Task brief
Transcribe each entry below exactly. Pictures do not go in the copy.

Records for this task Block Start

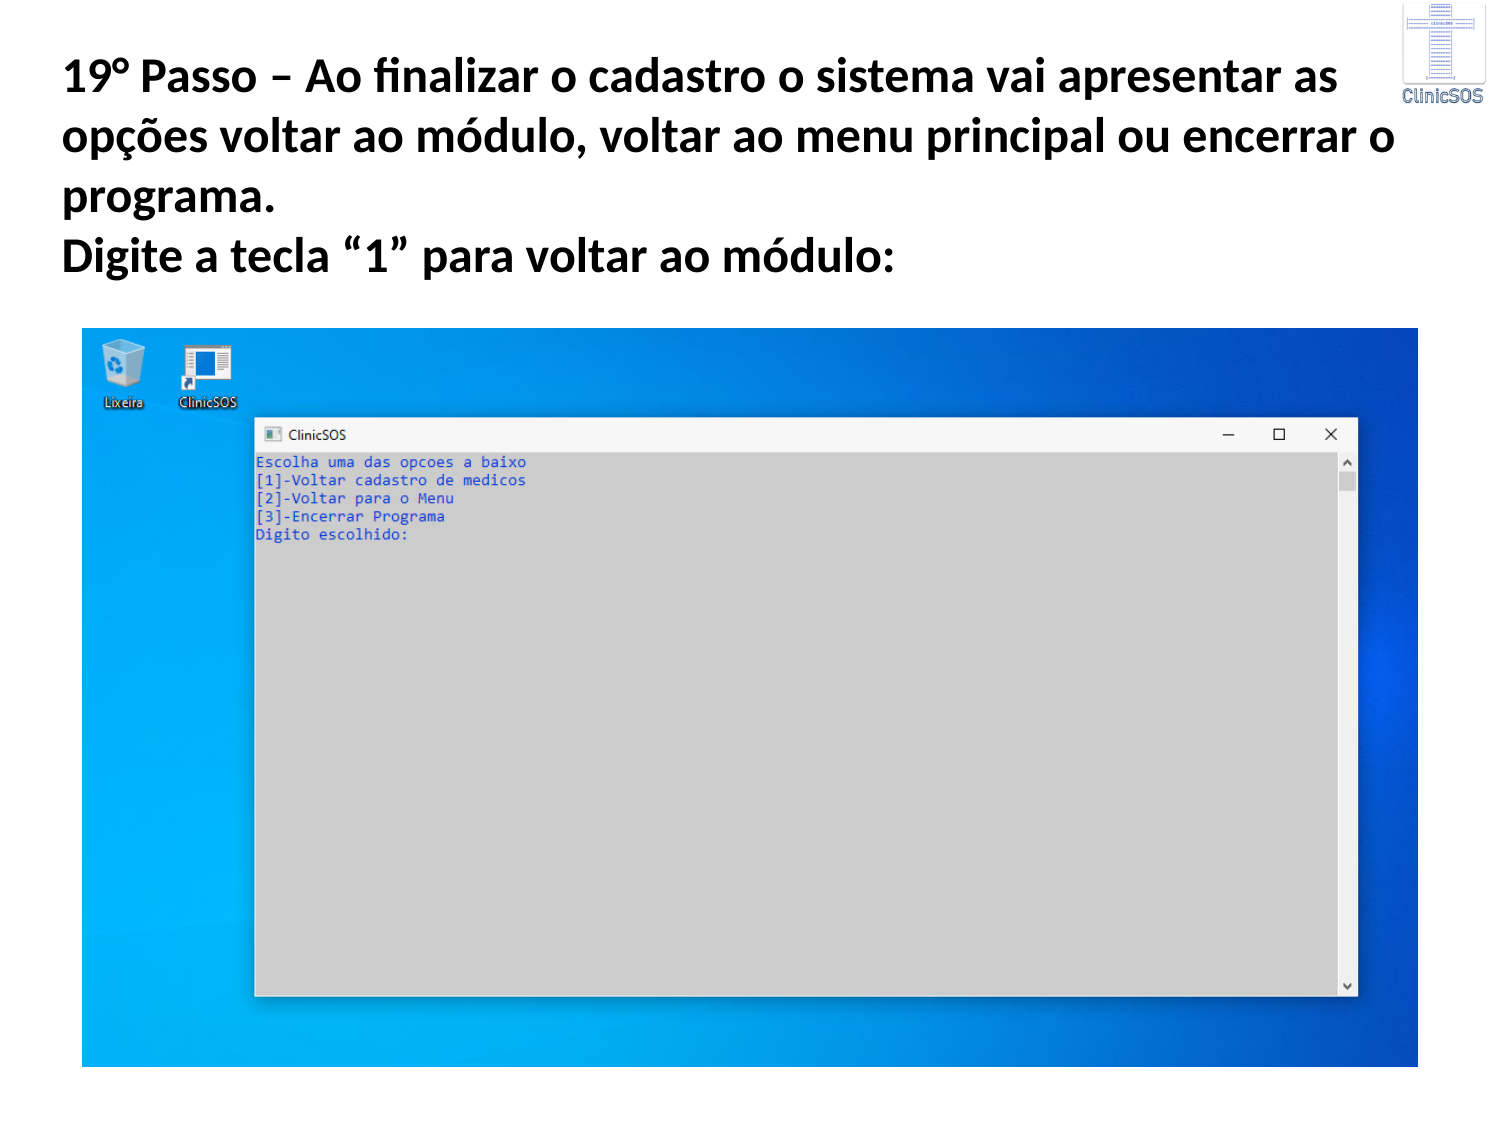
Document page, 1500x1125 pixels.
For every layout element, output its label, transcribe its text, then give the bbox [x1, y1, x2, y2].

picture [81, 395, 142, 407]
picture [103, 327, 1419, 1067]
picture [213, 397, 248, 409]
picture [1390, 0, 1500, 110]
picture [179, 397, 211, 407]
text_box 19° Passo – Ao finalizar o cadastro o sistema vai apresentar as opções voltar ao módulo, voltar ao menu principal ou encerrar o programa. Digite a tecla “1” para voltar ao módulo: [46, 35, 1454, 350]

Records for this task Block End

Task answer
Document page, 1500x1125 pixels.
For every layout element, output its label, transcribe its text, then give the bbox [x1, y1, x2, y2].

picture [81, 395, 142, 407]
picture [103, 327, 1419, 1067]
picture [213, 397, 248, 409]
picture [1390, 0, 1500, 110]
picture [179, 397, 211, 407]
text_box 19° Passo – Ao finalizar o cadastro o sistema vai apresentar as opções voltar ao módulo, voltar ao menu principal ou encerrar o programa. Digite a tecla “1” para voltar ao módulo: [46, 35, 1454, 350]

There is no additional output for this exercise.